By contrast, currently we're worried about overvaluation in the US when the CAPE is in the 30-35 range (and bond yields are far, far lower).

If the CAPE=90 figure is correct, is there any great mystery about what happened in Japan? At such an exorbitant level, there is essentially unbounded room for the market to fall, regardless of what happens to the economy. Indeed, to me this ex ante overvaluation seems much more important to the story than the subsequent economic underperformance in Japan (which is often exaggerated, since Japan did roughly keep pace in per capita terms with the rest of the developed world, and the underperformance in absolute terms is largely due to demographics).

On a similar note, this January 1990 New York Times article states that the dividend yield on an index of Japanese stocks was 0.47% at the time. This is arguably even more revealing than the CAPE figure, since earnings are just an accounting construct that varies from country to country; relative to share prices, the actual cash that Japanese companies were distributing to their shareholders was virtually nil. (Note that this figure is even worse than it looks relative to the current 1.5-2% US level, since companies in the US also distribute cash via buybacks.

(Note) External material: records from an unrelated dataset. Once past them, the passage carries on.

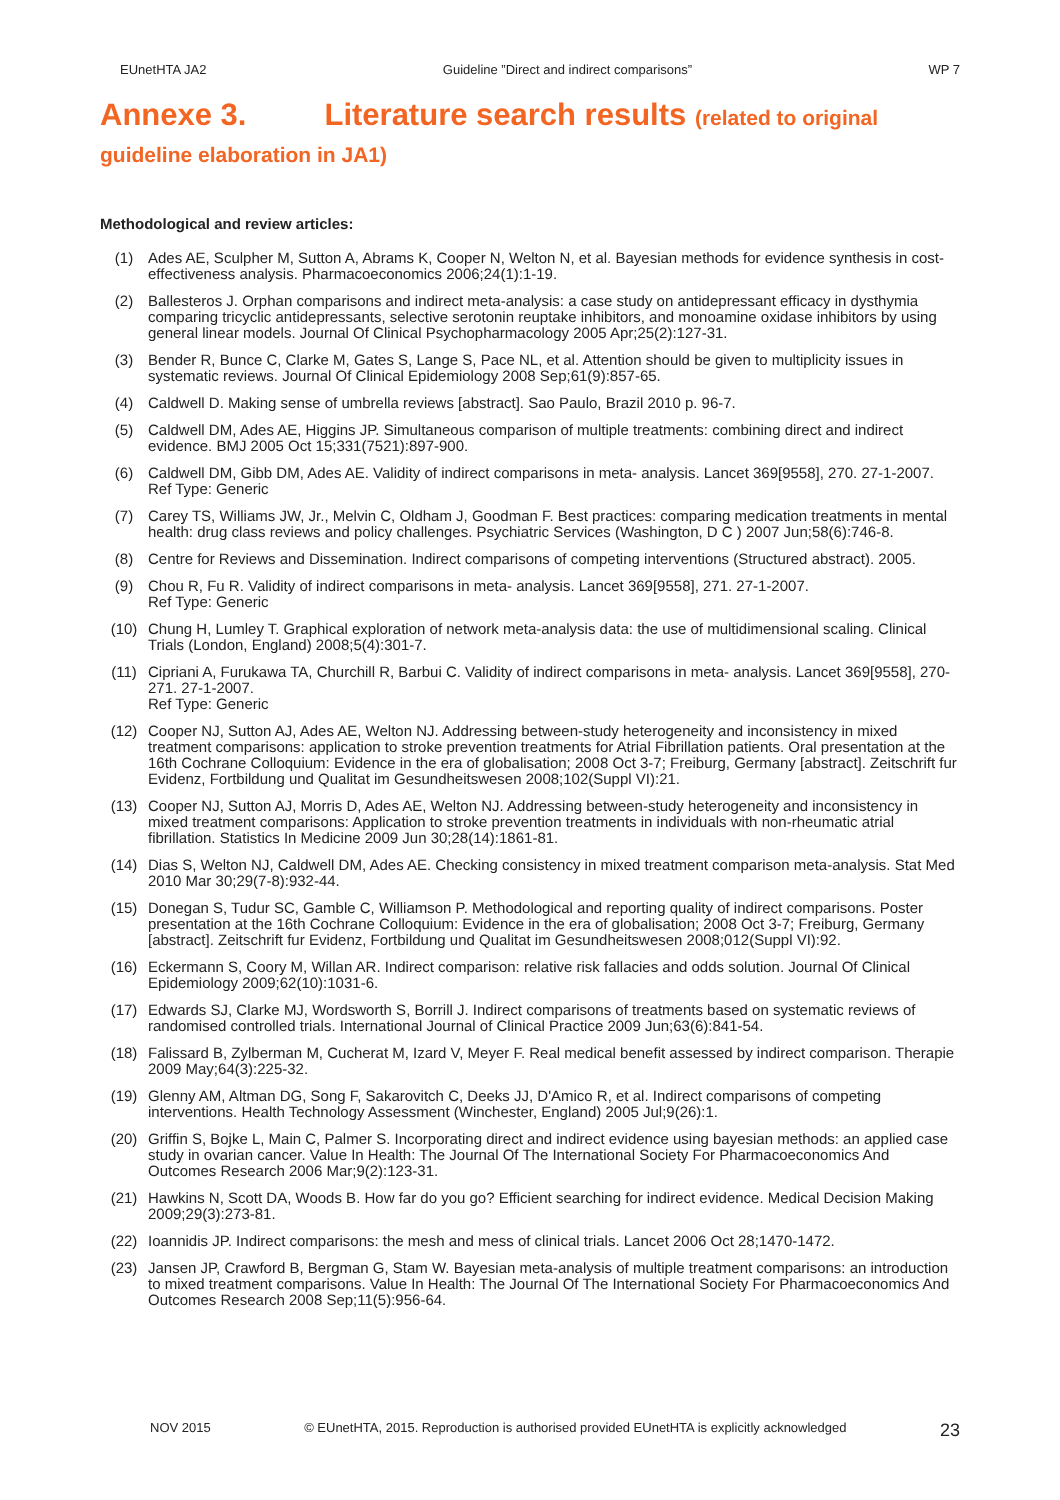EUnetHTA JA2 Guideline ”Direct and indirect comparisons” WP 7
Annexe 3. Literature search results (related to original
guideline elaboration in JA1)
Methodological and review articles:
(1) Ades AE, Sculpher M, Sutton A, Abrams K, Cooper N, Welton N, et al. Bayesian methods for evidence synthesis in cost-effectiveness analysis. Pharmacoeconomics 2006;24(1):1-19.
(2) Ballesteros J. Orphan comparisons and indirect meta-analysis: a case study on antidepressant efficacy in dysthymia comparing tricyclic antidepressants, selective serotonin reuptake inhibitors, and monoamine oxidase inhibitors by using general linear models. Journal Of Clinical Psychopharmacology 2005 Apr;25(2):127-31.
(3) Bender R, Bunce C, Clarke M, Gates S, Lange S, Pace NL, et al. Attention should be given to multiplicity issues in systematic reviews. Journal Of Clinical Epidemiology 2008 Sep;61(9):857-65.
(4) Caldwell D. Making sense of umbrella reviews [abstract]. Sao Paulo, Brazil 2010 p. 96-7.
(5) Caldwell DM, Ades AE, Higgins JP. Simultaneous comparison of multiple treatments: combining direct and indirect evidence. BMJ 2005 Oct 15;331(7521):897-900.
(6) Caldwell DM, Gibb DM, Ades AE. Validity of indirect comparisons in meta- analysis. Lancet 369[9558], 270. 27-1-2007.
Ref Type: Generic
(7) Carey TS, Williams JW, Jr., Melvin C, Oldham J, Goodman F. Best practices: comparing medication treatments in mental health: drug class reviews and policy challenges. Psychiatric Services (Washington, D C ) 2007 Jun;58(6):746-8.
(8) Centre for Reviews and Dissemination. Indirect comparisons of competing interventions (Structured abstract). 2005.
(9) Chou R, Fu R. Validity of indirect comparisons in meta- analysis. Lancet 369[9558], 271. 27-1-2007.
Ref Type: Generic
(10) Chung H, Lumley T. Graphical exploration of network meta-analysis data: the use of multidimensional scaling. Clinical Trials (London, England) 2008;5(4):301-7.
(11) Cipriani A, Furukawa TA, Churchill R, Barbui C. Validity of indirect comparisons in meta- analysis. Lancet 369[9558], 270-271. 27-1-2007.
Ref Type: Generic
(12) Cooper NJ, Sutton AJ, Ades AE, Welton NJ. Addressing between-study heterogeneity and inconsistency in mixed treatment comparisons: application to stroke prevention treatments for Atrial Fibrillation patients. Oral presentation at the 16th Cochrane Colloquium: Evidence in the era of globalisation; 2008 Oct 3-7; Freiburg, Germany [abstract]. Zeitschrift fur Evidenz, Fortbildung und Qualitat im Gesundheitswesen 2008;102(Suppl VI):21.
(13) Cooper NJ, Sutton AJ, Morris D, Ades AE, Welton NJ. Addressing between-study heterogeneity and inconsistency in mixed treatment comparisons: Application to stroke prevention treatments in individuals with non-rheumatic atrial fibrillation. Statistics In Medicine 2009 Jun 30;28(14):1861-81.
(14) Dias S, Welton NJ, Caldwell DM, Ades AE. Checking consistency in mixed treatment comparison meta-analysis. Stat Med 2010 Mar 30;29(7-8):932-44.
(15) Donegan S, Tudur SC, Gamble C, Williamson P. Methodological and reporting quality of indirect comparisons. Poster presentation at the 16th Cochrane Colloquium: Evidence in the era of globalisation; 2008 Oct 3-7; Freiburg, Germany [abstract]. Zeitschrift fur Evidenz, Fortbildung und Qualitat im Gesundheitswesen 2008;012(Suppl VI):92.
(16) Eckermann S, Coory M, Willan AR. Indirect comparison: relative risk fallacies and odds solution. Journal Of Clinical Epidemiology 2009;62(10):1031-6.
(17) Edwards SJ, Clarke MJ, Wordsworth S, Borrill J. Indirect comparisons of treatments based on systematic reviews of randomised controlled trials. International Journal of Clinical Practice 2009 Jun;63(6):841-54.
(18) Falissard B, Zylberman M, Cucherat M, Izard V, Meyer F. Real medical benefit assessed by indirect comparison. Therapie 2009 May;64(3):225-32.
(19) Glenny AM, Altman DG, Song F, Sakarovitch C, Deeks JJ, D'Amico R, et al. Indirect comparisons of competing interventions. Health Technology Assessment (Winchester, England) 2005 Jul;9(26):1.
(20) Griffin S, Bojke L, Main C, Palmer S. Incorporating direct and indirect evidence using bayesian methods: an applied case study in ovarian cancer. Value In Health: The Journal Of The International Society For Pharmacoeconomics And Outcomes Research 2006 Mar;9(2):123-31.
(21) Hawkins N, Scott DA, Woods B. How far do you go? Efficient searching for indirect evidence. Medical Decision Making 2009;29(3):273-81.
(22) Ioannidis JP. Indirect comparisons: the mesh and mess of clinical trials. Lancet 2006 Oct 28;1470-1472.
(23) Jansen JP, Crawford B, Bergman G, Stam W. Bayesian meta-analysis of multiple treatment comparisons: an introduction to mixed treatment comparisons. Value In Health: The Journal Of The International Society For Pharmacoeconomics And Outcomes Research 2008 Sep;11(5):956-64.
NOV 2015 © EUnetHTA, 2015. Reproduction is authorised provided EUnetHTA is explicitly acknowledged 23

Also, as far as I know, currently there is no major developed-country market with a dividend yield below 1.5%.)

To me, the basic story of Japan is this: at the peak, it was a ludicrously overvalued stock market, far worse than the US in 2000 or (really) almost anything we've ever seen. You can easily avoid such a disaster by moving funds away from a country with such absurd asset prices. (International diversification is good too, but that's secondary to the basic "change your allocation when every valuation indicator is at historically and internationally unprecedented highs" message.)
http://www.businessinsider.com/long-ter ... red-2013-8

Even if Japan cape 10 was only low mid 30s at the point of the crash, the 30 year return as represented by the Nikkei would have been approximately zero. Add about 1-2% points for dividends I guess.